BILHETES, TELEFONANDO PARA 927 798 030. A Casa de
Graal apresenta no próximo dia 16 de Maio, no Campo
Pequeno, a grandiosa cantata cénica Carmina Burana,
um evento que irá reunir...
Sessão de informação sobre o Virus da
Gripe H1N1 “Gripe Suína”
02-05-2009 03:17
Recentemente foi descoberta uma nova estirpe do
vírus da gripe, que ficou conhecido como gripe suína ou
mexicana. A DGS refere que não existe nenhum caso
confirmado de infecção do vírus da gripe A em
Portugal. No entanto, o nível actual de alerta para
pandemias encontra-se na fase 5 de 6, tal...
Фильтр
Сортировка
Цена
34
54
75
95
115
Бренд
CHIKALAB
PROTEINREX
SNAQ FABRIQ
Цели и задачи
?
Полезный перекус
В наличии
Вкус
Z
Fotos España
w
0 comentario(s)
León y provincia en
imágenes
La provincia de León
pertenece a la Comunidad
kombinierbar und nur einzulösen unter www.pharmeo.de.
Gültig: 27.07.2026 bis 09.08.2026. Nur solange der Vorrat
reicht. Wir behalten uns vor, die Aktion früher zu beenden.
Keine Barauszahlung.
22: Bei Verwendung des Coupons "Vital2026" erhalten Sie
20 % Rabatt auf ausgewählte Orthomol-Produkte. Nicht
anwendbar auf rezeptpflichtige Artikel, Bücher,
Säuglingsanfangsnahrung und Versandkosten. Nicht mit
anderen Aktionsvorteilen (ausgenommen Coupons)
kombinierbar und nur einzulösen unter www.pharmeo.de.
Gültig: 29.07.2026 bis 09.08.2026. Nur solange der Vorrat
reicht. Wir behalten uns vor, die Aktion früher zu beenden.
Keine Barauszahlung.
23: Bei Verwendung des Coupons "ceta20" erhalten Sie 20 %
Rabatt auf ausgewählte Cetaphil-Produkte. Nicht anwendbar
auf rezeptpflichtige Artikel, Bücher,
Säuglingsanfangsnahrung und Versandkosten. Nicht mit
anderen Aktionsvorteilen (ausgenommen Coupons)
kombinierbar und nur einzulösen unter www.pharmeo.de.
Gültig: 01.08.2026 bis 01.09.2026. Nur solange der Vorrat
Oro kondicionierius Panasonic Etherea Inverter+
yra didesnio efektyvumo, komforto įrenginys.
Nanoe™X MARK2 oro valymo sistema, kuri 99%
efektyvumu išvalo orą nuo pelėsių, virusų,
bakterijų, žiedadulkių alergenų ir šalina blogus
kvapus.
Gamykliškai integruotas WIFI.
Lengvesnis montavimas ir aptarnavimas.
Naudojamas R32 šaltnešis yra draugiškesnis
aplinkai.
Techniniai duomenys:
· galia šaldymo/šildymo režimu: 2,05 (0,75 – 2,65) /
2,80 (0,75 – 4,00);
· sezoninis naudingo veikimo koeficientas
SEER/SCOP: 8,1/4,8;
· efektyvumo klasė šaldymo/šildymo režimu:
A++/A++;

::::::::::

- Prompt -
Make an exact transcription of the entries.

- Response box -
BILHETES, TELEFONANDO PARA 927 798 030. A Casa de
Graal apresenta no próximo dia 16 de Maio, no Campo
Pequeno, a grandiosa cantata cénica Carmina Burana,
um evento que irá reunir...
Sessão de informação sobre o Virus da
Gripe H1N1 “Gripe Suína”
02-05-2009 03:17
Recentemente foi descoberta uma nova estirpe do
vírus da gripe, que ficou conhecido como gripe suína ou
mexicana. A DGS refere que não existe nenhum caso
confirmado de infecção do vírus da gripe A em
Portugal. No entanto, o nível actual de alerta para
pandemias encontra-se na fase 5 de 6, tal...
Фильтр
Сортировка
Цена
34
54
75
95
115
Бренд
CHIKALAB
PROTEINREX
SNAQ FABRIQ
Цели и задачи
?
Полезный перекус
В наличии
Вкус
Z
Fotos España
w
0 comentario(s)
León y provincia en
imágenes
La provincia de León
pertenece a la Comunidad
kombinierbar und nur einzulösen unter www.pharmeo.de.
Gültig: 27.07.2026 bis 09.08.2026. Nur solange der Vorrat
reicht. Wir behalten uns vor, die Aktion früher zu beenden.
Keine Barauszahlung.
22: Bei Verwendung des Coupons "Vital2026" erhalten Sie
20 % Rabatt auf ausgewählte Orthomol-Produkte. Nicht
anwendbar auf rezeptpflichtige Artikel, Bücher,
Säuglingsanfangsnahrung und Versandkosten. Nicht mit
anderen Aktionsvorteilen (ausgenommen Coupons)
kombinierbar und nur einzulösen unter www.pharmeo.de.
Gültig: 29.07.2026 bis 09.08.2026. Nur solange der Vorrat
reicht. Wir behalten uns vor, die Aktion früher zu beenden.
Keine Barauszahlung.
23: Bei Verwendung des Coupons "ceta20" erhalten Sie 20 %
Rabatt auf ausgewählte Cetaphil-Produkte. Nicht anwendbar
auf rezeptpflichtige Artikel, Bücher,
Säuglingsanfangsnahrung und Versandkosten. Nicht mit
anderen Aktionsvorteilen (ausgenommen Coupons)
kombinierbar und nur einzulösen unter www.pharmeo.de.
Gültig: 01.08.2026 bis 01.09.2026. Nur solange der Vorrat
Oro kondicionierius Panasonic Etherea Inverter+
yra didesnio efektyvumo, komforto įrenginys.
Nanoe™X MARK2 oro valymo sistema, kuri 99%
efektyvumu išvalo orą nuo pelėsių, virusų,
bakterijų, žiedadulkių alergenų ir šalina blogus
kvapus.
Gamykliškai integruotas WIFI.
Lengvesnis montavimas ir aptarnavimas.
Naudojamas R32 šaltnešis yra draugiškesnis
aplinkai.
Techniniai duomenys:
· galia šaldymo/šildymo režimu: 2,05 (0,75 – 2,65) /
2,80 (0,75 – 4,00);
· sezoninis naudingo veikimo koeficientas
SEER/SCOP: 8,1/4,8;
· efektyvumo klasė šaldymo/šildymo režimu:
A++/A++;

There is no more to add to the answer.